[Data entries]

• • • •

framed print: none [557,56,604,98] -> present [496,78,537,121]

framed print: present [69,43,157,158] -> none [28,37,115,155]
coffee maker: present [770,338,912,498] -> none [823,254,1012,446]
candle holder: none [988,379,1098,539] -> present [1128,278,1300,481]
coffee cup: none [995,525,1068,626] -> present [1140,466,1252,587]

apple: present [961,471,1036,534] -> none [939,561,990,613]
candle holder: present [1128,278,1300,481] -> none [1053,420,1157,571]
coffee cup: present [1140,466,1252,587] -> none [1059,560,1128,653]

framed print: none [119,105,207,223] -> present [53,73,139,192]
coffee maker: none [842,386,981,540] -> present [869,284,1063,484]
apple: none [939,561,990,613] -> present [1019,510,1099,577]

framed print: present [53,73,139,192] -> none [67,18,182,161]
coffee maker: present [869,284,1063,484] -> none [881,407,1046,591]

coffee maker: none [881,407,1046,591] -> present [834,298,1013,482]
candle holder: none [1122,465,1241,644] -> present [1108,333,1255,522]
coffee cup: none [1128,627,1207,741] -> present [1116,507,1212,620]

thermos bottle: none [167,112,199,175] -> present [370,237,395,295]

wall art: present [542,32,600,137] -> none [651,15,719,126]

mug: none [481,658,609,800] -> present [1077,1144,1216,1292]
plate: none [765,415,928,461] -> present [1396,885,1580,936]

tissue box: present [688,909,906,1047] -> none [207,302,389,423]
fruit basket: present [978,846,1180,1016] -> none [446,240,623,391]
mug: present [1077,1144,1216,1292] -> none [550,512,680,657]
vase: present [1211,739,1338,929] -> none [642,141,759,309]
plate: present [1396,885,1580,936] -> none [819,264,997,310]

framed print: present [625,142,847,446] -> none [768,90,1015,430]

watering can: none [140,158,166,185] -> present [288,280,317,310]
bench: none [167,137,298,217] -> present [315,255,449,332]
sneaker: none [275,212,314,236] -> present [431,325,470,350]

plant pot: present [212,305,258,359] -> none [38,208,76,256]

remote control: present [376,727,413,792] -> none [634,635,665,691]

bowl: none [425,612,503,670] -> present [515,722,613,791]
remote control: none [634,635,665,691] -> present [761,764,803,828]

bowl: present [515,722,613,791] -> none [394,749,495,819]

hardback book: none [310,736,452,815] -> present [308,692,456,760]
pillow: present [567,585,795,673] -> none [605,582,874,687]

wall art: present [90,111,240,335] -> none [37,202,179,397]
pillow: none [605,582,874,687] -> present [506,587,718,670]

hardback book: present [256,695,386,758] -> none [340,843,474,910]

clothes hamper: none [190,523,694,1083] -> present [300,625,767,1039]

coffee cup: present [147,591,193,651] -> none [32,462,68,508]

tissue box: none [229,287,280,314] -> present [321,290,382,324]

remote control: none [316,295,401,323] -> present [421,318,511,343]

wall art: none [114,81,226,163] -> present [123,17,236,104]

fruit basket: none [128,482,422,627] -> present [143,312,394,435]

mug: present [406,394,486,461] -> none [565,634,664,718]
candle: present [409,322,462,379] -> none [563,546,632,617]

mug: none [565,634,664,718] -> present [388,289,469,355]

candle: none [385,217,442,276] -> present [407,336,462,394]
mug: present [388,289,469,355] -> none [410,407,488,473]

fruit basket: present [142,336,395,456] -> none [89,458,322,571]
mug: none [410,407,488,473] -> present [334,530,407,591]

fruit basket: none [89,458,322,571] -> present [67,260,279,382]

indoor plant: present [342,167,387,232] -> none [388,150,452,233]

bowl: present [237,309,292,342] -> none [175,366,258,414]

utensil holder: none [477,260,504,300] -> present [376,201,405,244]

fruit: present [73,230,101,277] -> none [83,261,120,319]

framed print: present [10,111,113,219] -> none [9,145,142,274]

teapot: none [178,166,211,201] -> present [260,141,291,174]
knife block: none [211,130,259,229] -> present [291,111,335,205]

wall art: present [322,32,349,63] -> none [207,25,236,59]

• • • •

- _What to work on_
Filter the entries down to the lines with the word "remote" in them.

- _Expected output_
remote control: present [376,727,413,792] -> none [634,635,665,691]
remote control: none [634,635,665,691] -> present [761,764,803,828]
remote control: none [316,295,401,323] -> present [421,318,511,343]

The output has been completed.